Source text:
- Opening Delimiter -

There's Never Been a Better Case For Paid Parental Leave — and We Still Won't Get It

Although the US has held onto its grim status as one of just eight countries in the world without any national paid parental leave, the current climate has seemed ripe for change.

The pandemic has had staggering economic and social impacts that have disproportionately hurt women, and it has created the perfect storm of scenarios that make the Biden administration's paid family leave plan seem downright prudent, never mind a basic human right most civilized nations afford their new mothers.

For starters, in order to buoy the global economy, it behooves us to have the mass exodus of 1.8 million women reenter the workforce. Equalizing employment across gender lines would have added almost $500 billion to the US GDP in 2019, and such a recovery would even serve those still employed: according to a University of Akron economist, for every 10 percent increase in women at work, overall productivity increases, and a five percent increase in wages is seen for all workers, men included.

Yes, the pandemic has been particularly hard on women, but that's simply because we as a society have been particularly hard on women since long before COVID ever came to our shores.

It's also in our best interest to support new mothers as our already declining birth rate dropped to yet another record low this past year — there were just 56 births to every 1,000 women of child-bearing age, which is half of what the rates were in the early 1960s. Birth rates often drop during economic downturns, but prepandemic, surveys found that people were delaying or forgoing children because of the increasing costs of raising a child.

A paid leave plan, along with other proposed measures, could offset our nation's full-blown child-care crisis, in which costs have gone up a staggering 40 percent during the pandemic due to daycare closures and early-childhood employees — who earn around $12 per hour — have similarly exited jobs at accelerated rates. There simply are not enough affordable, high-quality child-care options to meet demand, and that has predominantly affected working mothers, especially low- and middle-income mothers — and those of color.

But despite this perfect storm of arguments for paid parental leave and a presidential administration desperate to put federal policy in place, it's all but certain that we still won't get it.

- Closing Delimiter -

What you will do: Resume the essay on US paid parental leave, starting right after its final sentence about why we still won't get it.

Information given:
- Opening Delimiter -

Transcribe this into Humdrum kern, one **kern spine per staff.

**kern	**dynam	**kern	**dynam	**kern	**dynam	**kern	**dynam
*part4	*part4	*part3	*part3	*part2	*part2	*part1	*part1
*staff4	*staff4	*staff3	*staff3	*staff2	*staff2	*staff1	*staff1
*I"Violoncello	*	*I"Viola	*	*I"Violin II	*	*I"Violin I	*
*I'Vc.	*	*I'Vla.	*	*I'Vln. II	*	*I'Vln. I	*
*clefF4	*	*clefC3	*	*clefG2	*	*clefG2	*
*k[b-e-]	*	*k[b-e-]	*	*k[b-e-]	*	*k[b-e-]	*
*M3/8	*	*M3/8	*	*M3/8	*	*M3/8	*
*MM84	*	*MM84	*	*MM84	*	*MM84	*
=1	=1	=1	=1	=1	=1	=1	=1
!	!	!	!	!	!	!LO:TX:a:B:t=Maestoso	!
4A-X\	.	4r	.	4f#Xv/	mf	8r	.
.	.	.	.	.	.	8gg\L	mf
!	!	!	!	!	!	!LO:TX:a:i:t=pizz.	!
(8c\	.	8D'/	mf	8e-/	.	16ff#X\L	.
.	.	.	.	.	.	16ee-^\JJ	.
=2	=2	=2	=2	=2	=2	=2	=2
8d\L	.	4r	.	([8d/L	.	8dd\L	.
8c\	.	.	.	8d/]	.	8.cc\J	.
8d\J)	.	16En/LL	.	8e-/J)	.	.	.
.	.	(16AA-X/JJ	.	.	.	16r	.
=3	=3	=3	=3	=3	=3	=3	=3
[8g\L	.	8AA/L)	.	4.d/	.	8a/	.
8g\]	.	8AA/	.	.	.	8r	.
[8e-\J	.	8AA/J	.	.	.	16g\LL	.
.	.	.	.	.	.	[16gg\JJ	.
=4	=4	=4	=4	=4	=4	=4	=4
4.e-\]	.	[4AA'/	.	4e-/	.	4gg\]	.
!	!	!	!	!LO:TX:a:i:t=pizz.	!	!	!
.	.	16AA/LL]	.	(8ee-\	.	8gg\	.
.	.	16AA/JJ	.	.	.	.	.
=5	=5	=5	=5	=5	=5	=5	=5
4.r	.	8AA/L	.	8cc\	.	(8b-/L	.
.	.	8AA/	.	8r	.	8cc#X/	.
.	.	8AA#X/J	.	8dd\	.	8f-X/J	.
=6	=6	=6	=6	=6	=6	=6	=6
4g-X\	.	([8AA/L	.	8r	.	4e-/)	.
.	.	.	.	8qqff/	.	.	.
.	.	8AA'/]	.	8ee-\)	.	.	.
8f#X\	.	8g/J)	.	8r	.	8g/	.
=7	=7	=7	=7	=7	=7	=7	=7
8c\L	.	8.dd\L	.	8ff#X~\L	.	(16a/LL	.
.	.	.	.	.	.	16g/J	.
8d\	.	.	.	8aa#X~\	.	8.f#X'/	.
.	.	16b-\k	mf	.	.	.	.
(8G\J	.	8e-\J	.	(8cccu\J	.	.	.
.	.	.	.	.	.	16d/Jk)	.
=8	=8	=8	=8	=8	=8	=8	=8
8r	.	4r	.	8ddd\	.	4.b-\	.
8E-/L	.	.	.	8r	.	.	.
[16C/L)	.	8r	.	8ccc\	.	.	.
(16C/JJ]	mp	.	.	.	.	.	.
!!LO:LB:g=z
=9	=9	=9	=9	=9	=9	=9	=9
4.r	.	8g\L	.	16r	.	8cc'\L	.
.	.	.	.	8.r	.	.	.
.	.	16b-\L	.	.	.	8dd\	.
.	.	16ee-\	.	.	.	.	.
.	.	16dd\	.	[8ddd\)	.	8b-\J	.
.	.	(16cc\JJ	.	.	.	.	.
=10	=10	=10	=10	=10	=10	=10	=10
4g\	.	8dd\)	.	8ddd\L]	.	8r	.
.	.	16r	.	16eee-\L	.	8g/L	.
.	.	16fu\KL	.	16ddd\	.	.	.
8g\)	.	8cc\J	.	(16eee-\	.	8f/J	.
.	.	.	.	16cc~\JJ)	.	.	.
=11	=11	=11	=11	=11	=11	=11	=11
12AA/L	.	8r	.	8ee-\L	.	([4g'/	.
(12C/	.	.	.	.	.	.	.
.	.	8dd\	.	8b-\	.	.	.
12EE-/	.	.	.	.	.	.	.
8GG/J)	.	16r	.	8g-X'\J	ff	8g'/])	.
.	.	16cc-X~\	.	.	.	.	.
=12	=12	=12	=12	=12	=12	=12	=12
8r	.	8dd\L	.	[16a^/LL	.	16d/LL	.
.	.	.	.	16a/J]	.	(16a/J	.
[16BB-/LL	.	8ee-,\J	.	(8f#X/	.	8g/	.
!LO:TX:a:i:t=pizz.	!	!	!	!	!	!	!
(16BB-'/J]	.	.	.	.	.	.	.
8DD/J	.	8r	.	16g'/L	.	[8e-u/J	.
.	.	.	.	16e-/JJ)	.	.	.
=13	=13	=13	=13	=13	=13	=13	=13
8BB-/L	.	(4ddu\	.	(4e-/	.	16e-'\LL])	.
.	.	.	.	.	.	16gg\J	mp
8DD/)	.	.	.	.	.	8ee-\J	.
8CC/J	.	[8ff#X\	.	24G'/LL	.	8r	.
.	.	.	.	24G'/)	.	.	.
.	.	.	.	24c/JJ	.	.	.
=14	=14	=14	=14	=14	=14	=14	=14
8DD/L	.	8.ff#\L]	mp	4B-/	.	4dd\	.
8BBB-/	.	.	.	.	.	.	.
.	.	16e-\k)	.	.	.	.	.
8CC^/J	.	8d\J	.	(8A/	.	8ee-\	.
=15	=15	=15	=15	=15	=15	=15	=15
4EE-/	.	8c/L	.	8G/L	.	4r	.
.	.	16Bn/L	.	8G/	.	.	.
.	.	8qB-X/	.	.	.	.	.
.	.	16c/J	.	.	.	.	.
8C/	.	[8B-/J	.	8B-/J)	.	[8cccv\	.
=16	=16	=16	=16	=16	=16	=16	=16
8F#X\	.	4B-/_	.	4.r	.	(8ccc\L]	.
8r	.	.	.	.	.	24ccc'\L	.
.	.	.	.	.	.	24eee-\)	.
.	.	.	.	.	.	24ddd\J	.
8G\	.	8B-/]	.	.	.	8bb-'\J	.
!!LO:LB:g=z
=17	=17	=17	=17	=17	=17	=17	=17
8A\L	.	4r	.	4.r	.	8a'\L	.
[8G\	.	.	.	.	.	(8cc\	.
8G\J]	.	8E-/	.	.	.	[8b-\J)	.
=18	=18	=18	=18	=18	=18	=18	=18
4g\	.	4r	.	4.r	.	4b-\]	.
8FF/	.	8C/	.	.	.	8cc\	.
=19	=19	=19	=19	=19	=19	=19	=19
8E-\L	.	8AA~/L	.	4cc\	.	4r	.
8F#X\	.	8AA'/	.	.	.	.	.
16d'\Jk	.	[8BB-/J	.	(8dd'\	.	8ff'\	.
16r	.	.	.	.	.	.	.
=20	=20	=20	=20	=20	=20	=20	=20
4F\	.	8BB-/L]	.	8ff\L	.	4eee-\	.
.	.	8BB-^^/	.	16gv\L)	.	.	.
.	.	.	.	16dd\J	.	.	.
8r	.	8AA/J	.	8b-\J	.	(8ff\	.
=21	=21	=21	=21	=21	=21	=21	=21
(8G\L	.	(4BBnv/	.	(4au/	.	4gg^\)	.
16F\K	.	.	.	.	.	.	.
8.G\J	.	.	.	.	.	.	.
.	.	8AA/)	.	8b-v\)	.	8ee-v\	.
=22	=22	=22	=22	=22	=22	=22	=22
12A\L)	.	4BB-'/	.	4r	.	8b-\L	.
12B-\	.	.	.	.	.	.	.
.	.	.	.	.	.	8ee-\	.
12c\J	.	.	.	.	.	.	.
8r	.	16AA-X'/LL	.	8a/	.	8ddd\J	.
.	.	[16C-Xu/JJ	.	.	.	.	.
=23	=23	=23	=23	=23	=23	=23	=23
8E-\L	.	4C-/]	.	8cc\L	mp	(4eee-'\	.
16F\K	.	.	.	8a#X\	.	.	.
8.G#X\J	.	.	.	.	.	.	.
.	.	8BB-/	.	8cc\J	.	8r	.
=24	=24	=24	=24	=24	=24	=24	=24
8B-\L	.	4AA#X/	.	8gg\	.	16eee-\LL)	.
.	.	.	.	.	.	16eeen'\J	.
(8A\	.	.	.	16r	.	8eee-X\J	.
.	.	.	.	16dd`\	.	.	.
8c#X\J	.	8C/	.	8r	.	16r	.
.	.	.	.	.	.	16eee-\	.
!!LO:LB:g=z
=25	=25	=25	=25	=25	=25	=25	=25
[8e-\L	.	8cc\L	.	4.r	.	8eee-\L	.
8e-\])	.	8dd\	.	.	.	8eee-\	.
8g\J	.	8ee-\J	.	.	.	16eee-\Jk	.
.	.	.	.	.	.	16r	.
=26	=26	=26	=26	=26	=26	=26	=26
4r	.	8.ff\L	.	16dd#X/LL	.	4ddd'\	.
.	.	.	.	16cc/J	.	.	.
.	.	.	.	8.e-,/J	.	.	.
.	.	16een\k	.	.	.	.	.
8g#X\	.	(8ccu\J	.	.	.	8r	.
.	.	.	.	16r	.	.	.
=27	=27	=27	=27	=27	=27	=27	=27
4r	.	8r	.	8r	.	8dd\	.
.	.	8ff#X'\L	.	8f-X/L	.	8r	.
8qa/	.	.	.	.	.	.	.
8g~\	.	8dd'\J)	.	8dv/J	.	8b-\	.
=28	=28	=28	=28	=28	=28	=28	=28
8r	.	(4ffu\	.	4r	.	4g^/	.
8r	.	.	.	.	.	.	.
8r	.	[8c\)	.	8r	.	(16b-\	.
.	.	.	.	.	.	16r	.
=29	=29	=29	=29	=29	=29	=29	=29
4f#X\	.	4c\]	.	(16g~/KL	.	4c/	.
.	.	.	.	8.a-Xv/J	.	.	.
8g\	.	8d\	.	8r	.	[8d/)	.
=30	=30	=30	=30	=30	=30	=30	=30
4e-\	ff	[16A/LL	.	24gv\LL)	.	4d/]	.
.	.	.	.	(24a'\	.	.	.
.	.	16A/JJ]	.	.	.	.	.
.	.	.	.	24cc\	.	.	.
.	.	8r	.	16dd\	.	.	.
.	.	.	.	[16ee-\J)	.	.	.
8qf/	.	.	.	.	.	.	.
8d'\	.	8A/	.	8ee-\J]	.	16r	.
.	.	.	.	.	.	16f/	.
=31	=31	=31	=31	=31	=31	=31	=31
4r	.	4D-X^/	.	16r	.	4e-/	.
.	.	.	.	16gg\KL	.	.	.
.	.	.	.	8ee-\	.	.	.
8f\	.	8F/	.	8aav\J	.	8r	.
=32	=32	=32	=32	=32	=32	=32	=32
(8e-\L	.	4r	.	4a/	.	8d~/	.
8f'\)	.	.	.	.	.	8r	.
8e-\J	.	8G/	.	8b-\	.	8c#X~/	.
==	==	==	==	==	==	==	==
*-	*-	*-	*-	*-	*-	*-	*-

- Closing Delimiter -

Exercise output:
Congress is now considering four meager weeks of paid family and medical leave, down from the 12 weeks initially proposed in the Democrats' planned spending package. What will likely happen next is that Democrats will scrap paid family leave completely in order to appease those against government involvement and pass the roughly $3.5 trillion budget.

But when, according to the Department of Labor, only 18 percent of private-sector workers have access to paid family leave through their employer and 93 percent of minimum-wage workers have no such benefits, the belief that private businesses can and will just step in and offer it is unfounded.

The problems facing working mothers have never been fully hidden, but now they are not just in plain sight — they are magnified. Yet we still refuse to evolve our systems to support them.

In fact, in what should be the most opportune time in recent history to extend paid leave to all US citizens, we are instead handing women a scenario that is far worse than the status quo they'd experienced prepandemic.

Because that's the hitch in all this. Yes, the pandemic has been particularly hard on women, but that's simply because we as a society have been particularly hard on women since long before COVID ever came to our shores.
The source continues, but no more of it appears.